PERRY: It was everything. You know, it was one of those things where I didn’t draw, and then one day my mom bought me this set of colored pencil and a little sketchbook, and then all of a sudden I was a drawer. Nonstop. I don’t really have any real memories of not drawing. I’d go to church with my grandma, and she would always bring a pad of paper, and I would just sit there and do my drawings.
It was so liberating, but so fearful. I just remember, I’d do a drawing, and then I’d just be like, “Oh, this is so bad,” and I would rip it out of my book and crumple it up. Like, you’re at the beginning of the Malcolm Gladwell “10,000 hours.” You’re like, hour one, start … So you’re going to feel like, “Oh, I can’t do this, I can’t do this.” And then you just keep doing it.
HUZENIS: So you began with drawing and then found your way into other media?
PERRY: Yeah, drawing was the way to do it. I did the kid thing where I just drew cartoons. I drew Bugs Bunny and Marvin the Martian all the time. That was my jam. Then I became a teenager and did all these angsty drawings of like, who knows? Heartache, probably? Just like, “Oh, I’m 13, and the world is painful.”
I had a grandfather who I didn’t really have a relationship with, but he was a painter. He lived in the middle of nowhere, in Missouri. He made his money off of junking things, and he gave me a tackle box full of oil paints when I was 14 for my birthday. It was all used stuff that he just had in the studio. He probably was like, “Oh shit, I’ve got to get this kid a present,” and he went through his shed and pulled a bunch of old paints and threw it in a box.
He gave it to me, and I remember just exploding. I was on fire. I was like, “Holy shit. This is what I’ve been missing.” I would paint on anything. I would go find trash. Someone threw out a refrigerator, and I remember just taking the refrigerator door off and dragging it to my basement, and painting on it. It was not about the work. It was about just being inspired.
HUZENIS: Were your friends as passionate about art during that time?
PERRY: It’s interesting, I had two high school experiences. I went to one high school that didn’t really have an art program, and then my mom got remarried, and we moved to a different school, and the school had an incredible art program. So at that school, there were all these art kids, but this one kid showed up, Mark, who had moved from Baltimore. Mark was a painter, and he was such a badass. He was a little dangerous, and I was just a fucking nerd. But Mark and I started hanging out. I mean, the first time I ever smoked weed was with Mark. Mark was that kind of guy. He was cool because he was from the East Coast. I remember him showing me Shepard Fairey in, like, ’96. It’s crazy. And so he became my pretty close art buddy.
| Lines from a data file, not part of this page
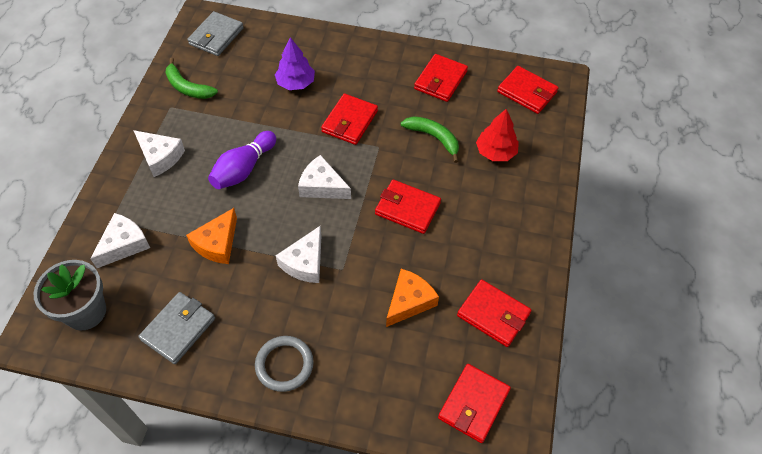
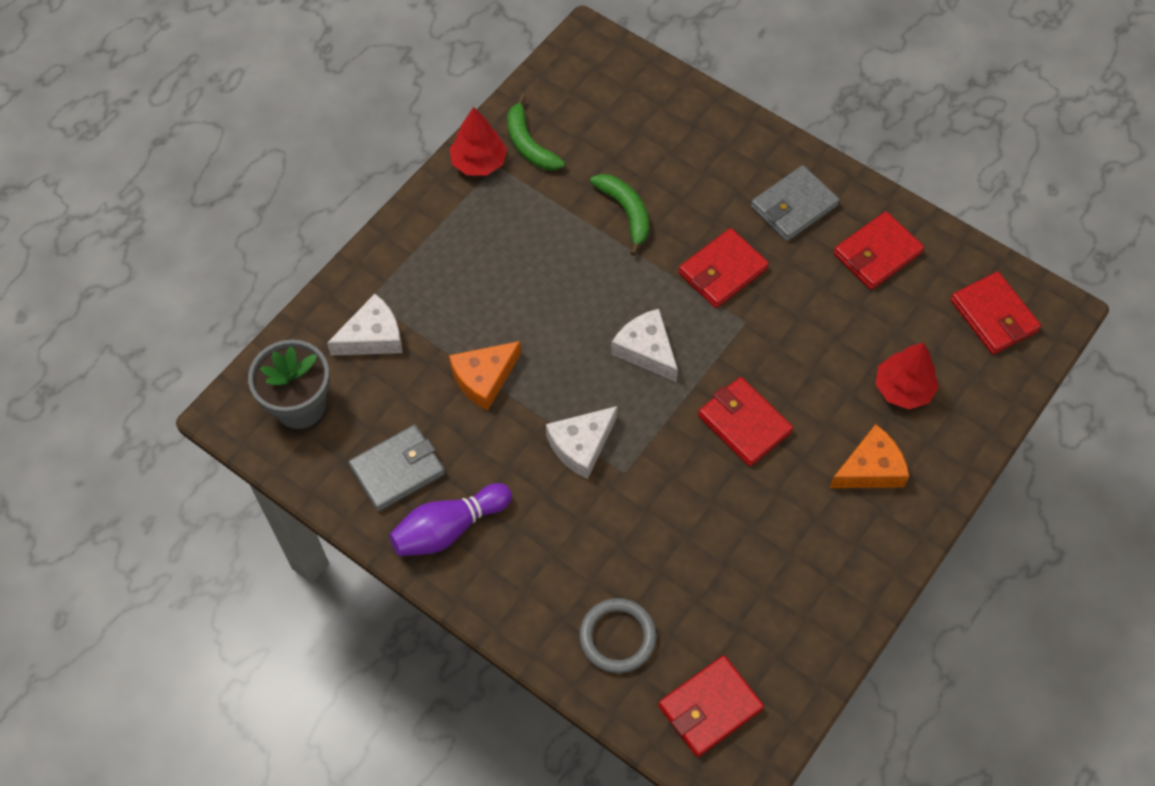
camera: 25 degrees right, 5 degrees up
white cheese [133,130,185,177] -> none
grey wallet [187,11,244,56] -> grey wallet moved to [751,165,839,241]
purple bowling pin [208,131,276,189] -> purple bowling pin moved to [389,483,512,556]
grey ring [255,336,314,392] -> grey ring moved to [579,598,657,673]
purple tree [275,37,315,90] -> none
orange cheese [386,269,439,327] -> orange cheese moved to [829,424,909,488]
green banana [401,116,459,163] -> green banana moved to [590,174,649,256]
red wallet [457,279,532,347] -> none
none -> red tree [449,107,507,176]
But when I was in middle school, my best friend—his name was Matt—he was an artist too. We spent so much time drawing, and we played a lot of Dungeons & Dragons, which I think ultimately was really amazing for imagination building, storytelling. Artists stick together. This is how it works. It’s weird. We all find each other.
HUZENIS: You talked about how comfortable artists are with spending time alone. Do you think of yourself as an introvert? Or is that just a function of your profession?
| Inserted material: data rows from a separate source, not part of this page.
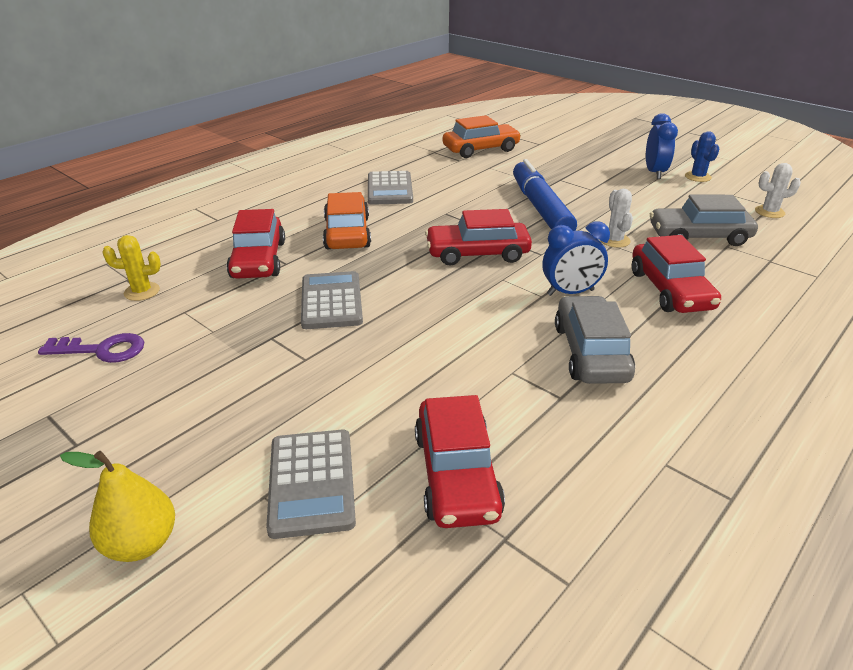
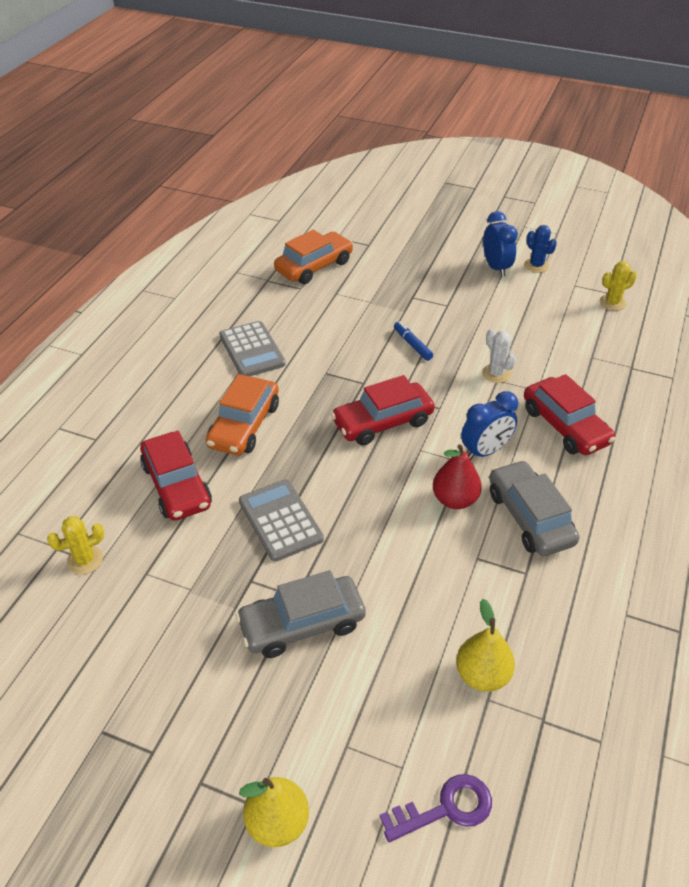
camera: 20 degrees left, 10 degrees up
purple key [38,333,144,363] -> purple key moved to [380,774,492,842]
grey calculator [266,430,356,539] -> none
orange car [323,192,371,249] -> orange car turned 135 degrees counterclockwise [206,374,279,456]
red car [415,395,505,528] -> yellow pear [456,599,515,692]
blue marker [513,159,577,231] -> blue marker [394,321,433,361], size x0.43
grey car [650,195,758,246] -> grey car moved to [236,570,366,658]
white cactus [755,163,801,218] -> yellow cactus [600,261,637,311]
none -> red pear [433,444,482,509]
PERRY: I don’t know much about astrology, and I’m definitely not a—I don’t know what you would call it. Like, a “fan?” But I have looked into my sign, and I’m a Cancer on the Leo cusp. So I like to think I’m really good at hiding and being in my shell, and quiet. But then because I have this lion inside of me. I genuinely love people. I’m into them, in so many ways. I think it works for me. I’ve been giving a lot of pep talks lately, and I’m so grateful that I have this skill because people need it sometimes.
HUZENIS: What are you looking forward to, once this period of “social distancing” is over?
PERRY: I think being grateful is an essential part of my life always, and I’ve become more grateful for things now than ever. And I’m going to lean into my gratefulness. I was joking the other day, like man, New York should have the biggest block party on the planet. Or just one massive weird group hug, where everyone’s like, “Oh, thank god.”